Nostalgic Cinema

Geoff Andrew – THE DIRECTOR’S VISION: A CONCISE GUIDE TO THE ART OF 250 GREAT FILMMAKERS

The Director’s Vision: A Concise Guide to the Art of 250 Great Filmmakers
Geoff Andrew
1999; ACappalla Press


Here is an interesting coffee-table book with unusual subtext: take 250 famous directors, devote only one still (and one page of text) for each, and discuss how this singular image is representative of their work as a whole. Of course, a project like this must be accepted on its own terms- a) you must believe that the director is the sole auteur of such a collaborative thing as film (and the choices within firmly accentuate that point- which is why Samuel Fuller is in here and Joel Schumacher is not); b) because it is sometimes so hard to find the proper stills to accentuate one’s point, one must make do with others that kinda sorta work (any movie zine publisher would know that liability).

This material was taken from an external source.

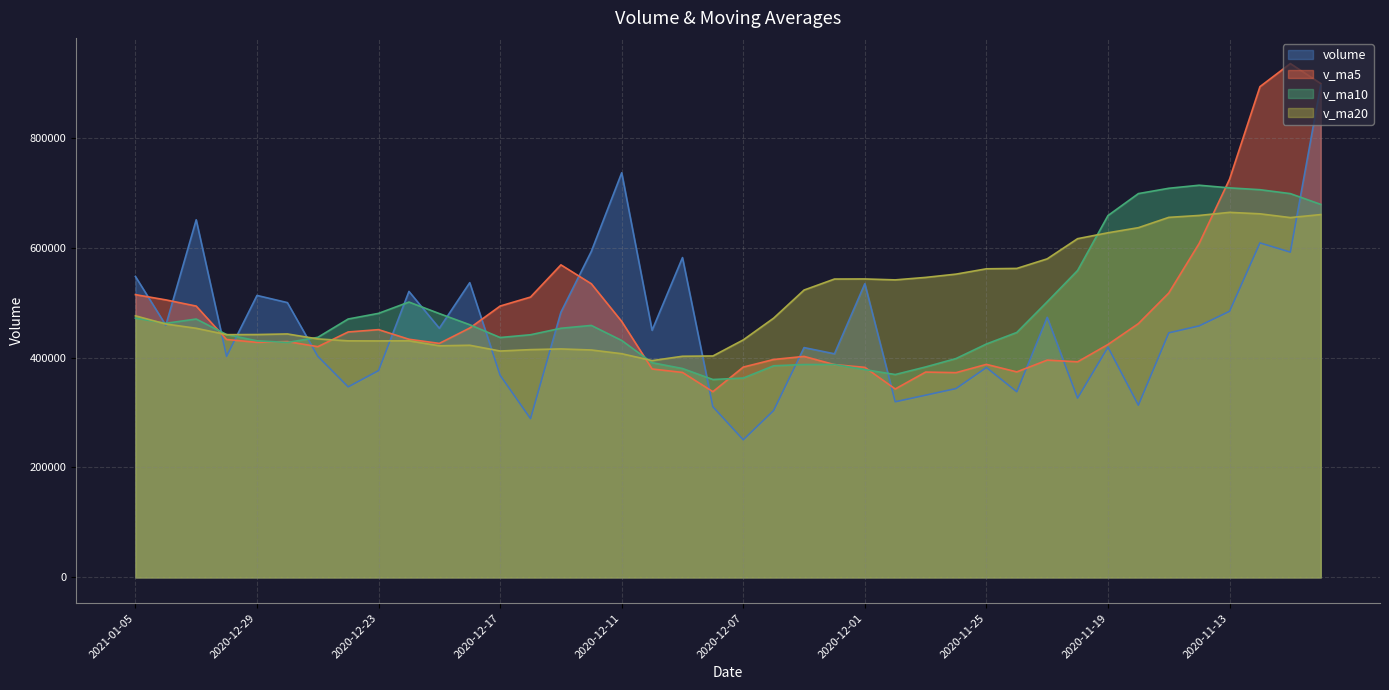

Reading left to right, list all the values displayed in this chart.

volume: 547575.1	458816.7	650675.5	402201.3	513030.6	499977.0	402357.5	346662.6	376271.1	520319.8	453280.0	536260.7	367802.0	288823.0	482524.6	593147.6	736172.6	449625.9	581901.1	310532.1	250381.4	303646.6	418124.4	406844.2	534342.1	319526.8	331552.1	343581.6	381862.0	337726.7	473216.6	326229.6	418965.3	313370.9	444940.9	457628.9	484166.0	608622.2	591776.2	895845.6
v_ma5: 514459.8	504940.2	493648.4	432845.8	427659.8	429117.6	419778.2	446558.8	450786.7	433297.1	425738.0	453711.6	493694.0	510058.7	568674.3	534275.8	465722.6	379217.4	372917.1	337905.7	382667.7	396496.8	402077.9	387169.3	382172.9	342849.8	373587.8	372523.3	387600.0	373901.8	395344.7	392227.1	423814.4	461745.8	517426.8	607607.8	724575.7	892891.1	934899.2	898583.9
v_ma10: 471788.7	462359.2	470103.6	441816.3	430478.4	427427.8	436744.9	470126.4	480422.7	500985.7	480007.0	459717.1	436455.7	441487.9	453290.0	458471.8	431109.7	390647.7	380043.2	360039.3	362758.8	385042.3	387300.6	387384.7	378037.4	369097.2	382907.5	398168.8	424672.9	445664.3	501476.2	558401.4	658352.8	698322.5	708005.4	713545.6	708737.7	705419.7	698292.1	678691.8
v_ma20: 475897.8	461038.2	453279.7	441652.1	441884.2	442949.8	433927.3	430387.0	430233.0	430512.5	421382.9	422379.7	411878.1	414436.3	415663.7	413784.5	407008.6	394408.2	402358.1	402851.8	432117.5	471721.8	522826.7	542853.6	543021.4	541321.4	545822.6	551794.3	561482.5	562178.1	579584.7	616304.4	627037.8	636299.4	655082.1	658564.3	664183.3	661545.6	654683.2	660184.9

More often than not, Mr. Andrew is right on the money- for Bresson, he chooses a closeup of two hands in Au Hasard, Balthazar, suggesting the director’s consistently impersonal world; for Samuel Fuller, it is a still from the opening of The Naked Kiss where the hairless prostitute beats up her john, thus summarizing its creators’ delight in outrageousness and deliverance in the manner of a tabloid headline. Anthony Mann is wrapped up with The Naked Spur, positioning James Stewart against a mountain (Mann’s favourite motif for man’s degeneration to savagery).

Other times, you long for other representative ideas. For Robert Altman, he chooses a scene from The Long Goodbye, clashing private eye Elliott Gould with hippie nudists. The traffic jam sequence in Nashville would probably have better exemplified the director’s busy, eclectic world. Then there are times in which you question the inclusion of someone- Michael Cimino? Okay, we’ve got a still of The Deerhunter, and we begin to think of Cimino’s fall from grace, until Andrew cleverly relates this one image to the director’s whole oeuvre being excessive in dramatic and production set-pieces (never more so than in his expensive flop, Heaven’s Gate).

Some will carp over who made the cut in the 250 chosen here. Even Ed Wood is in the book with a still from Glen or Glenda (and you’ll see why he chose that particular one!). Balk though you will, Wood’s films are instantly recognizable, thereby passing one-half of this book’s criteria.

The Director’s Vision is a wonderful (though a bit pricey) gift for that film lover in your family. The illustrations are eye-popping in their richness, and this is much more than a coffee table book. Each startling image is accompanied with a crisp, compact profile on one’s lifetime of work. You will be impressed.